Потом подходила к Баумгартену и говорила ему: — Вы счастливы сегодня, — я вижу. Я вас люблю за то, что вы при ваших серьезных знаниях умеете веселиться. Вы очень хорошо развесили этот шатер под дубом, и перспектива в заднем занавесе хороша! очень хороша! Как я рада, что у меня под старость еще есть способность радоваться на других!
— Что, Василиск, рады вы? — спрашивала она у Милькеева. — Будете блистать?
— Постараюсь! — отвечал Милькеев, — веселиться там не стыдно, где всякий олицетворяет какую-нибудь идею!
— Я какую олицетворяю? — спрашивала Новосиль-ская.
— Идею пользы и добра, доведенную до прекрасного.
— А вы?
— Идею разврата, доведенного до косвенной пользы! Мимоходом и слугам Новосильская успела доставить приятные минуты: велела Оле надеть не московские башмаки, а те, которые ей сшил из серого атласа к празднику берейтор, отставной солдат и башмачник, и просила дворецкого и винокура играть увертюру внизу около занавеса, потому что для той комнаты, где устроен театр, городской оркестр слишком силен; у экономки попросила дюжину чашек на этот вечер: «боюсь, недостанет моих»; экономка чуть не заплакала от гордости и радости!
Съехались все: Анна Михайловна, Полина, Любаша, муж Полины, Лихачевы, дядя Руднева, Сарданапал с сестрой.
Заняли места. За стульями господ образовался род райка; винокур и дворецкий заиграли вальс; Баумгартен зазвонил за кулисами, занавес поднялся, и все притихли.
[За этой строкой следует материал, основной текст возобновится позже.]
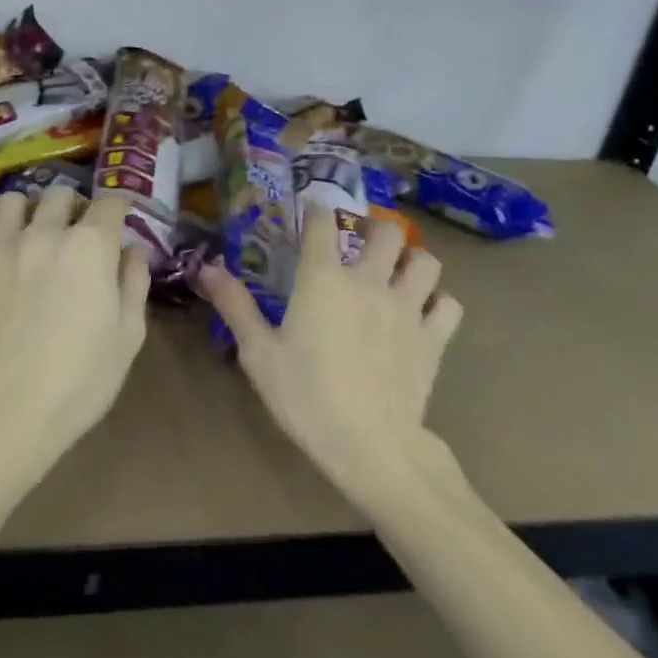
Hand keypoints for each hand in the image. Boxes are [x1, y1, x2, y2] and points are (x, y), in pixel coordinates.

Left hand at [0, 187, 149, 483]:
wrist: (11, 409)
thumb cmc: (83, 376)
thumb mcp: (129, 334)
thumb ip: (134, 283)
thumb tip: (132, 252)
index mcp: (90, 245)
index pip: (110, 201)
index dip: (119, 209)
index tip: (120, 225)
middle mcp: (45, 234)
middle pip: (60, 193)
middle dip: (74, 205)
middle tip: (79, 234)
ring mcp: (4, 250)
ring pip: (12, 202)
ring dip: (29, 212)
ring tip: (36, 236)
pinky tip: (4, 267)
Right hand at [198, 207, 462, 503]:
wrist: (370, 447)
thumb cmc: (306, 397)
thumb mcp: (258, 354)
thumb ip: (235, 305)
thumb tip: (207, 268)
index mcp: (323, 279)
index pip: (323, 223)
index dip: (318, 210)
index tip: (313, 211)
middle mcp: (369, 282)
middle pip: (387, 231)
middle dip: (375, 230)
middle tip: (362, 245)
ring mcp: (408, 308)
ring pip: (426, 261)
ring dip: (412, 261)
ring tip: (398, 273)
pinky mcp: (434, 339)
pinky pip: (449, 306)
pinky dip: (439, 304)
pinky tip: (424, 315)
Цыганский табор в лесу; шатер; бочка, на бочке Баум-гартен; дети поют в пестрых одеждах.
Все были довольны; Милькеев в синей блузе был мо-лодцоват; Любаша и Nelly были очень милы в своих костюмах; Баумгартен играл недурно и с душой. Грамотным слугам были розданы еще прежде тетрадки с кратким изложением пьесы на русском языке, и люди много смеялись; особенно когда Баумгартен будто бы напился пьян, погнался с хворостинкой за Федей и упал. Больше других радовался и хвалил француза бородатый истопник; во все время репетиций он служил при театре и, зная заранее то место, когда француз должен схватить хворостинку, выставил вдруг на сцену из-за кулисы бороду и лицо, чтобы видеть любимый пассаж.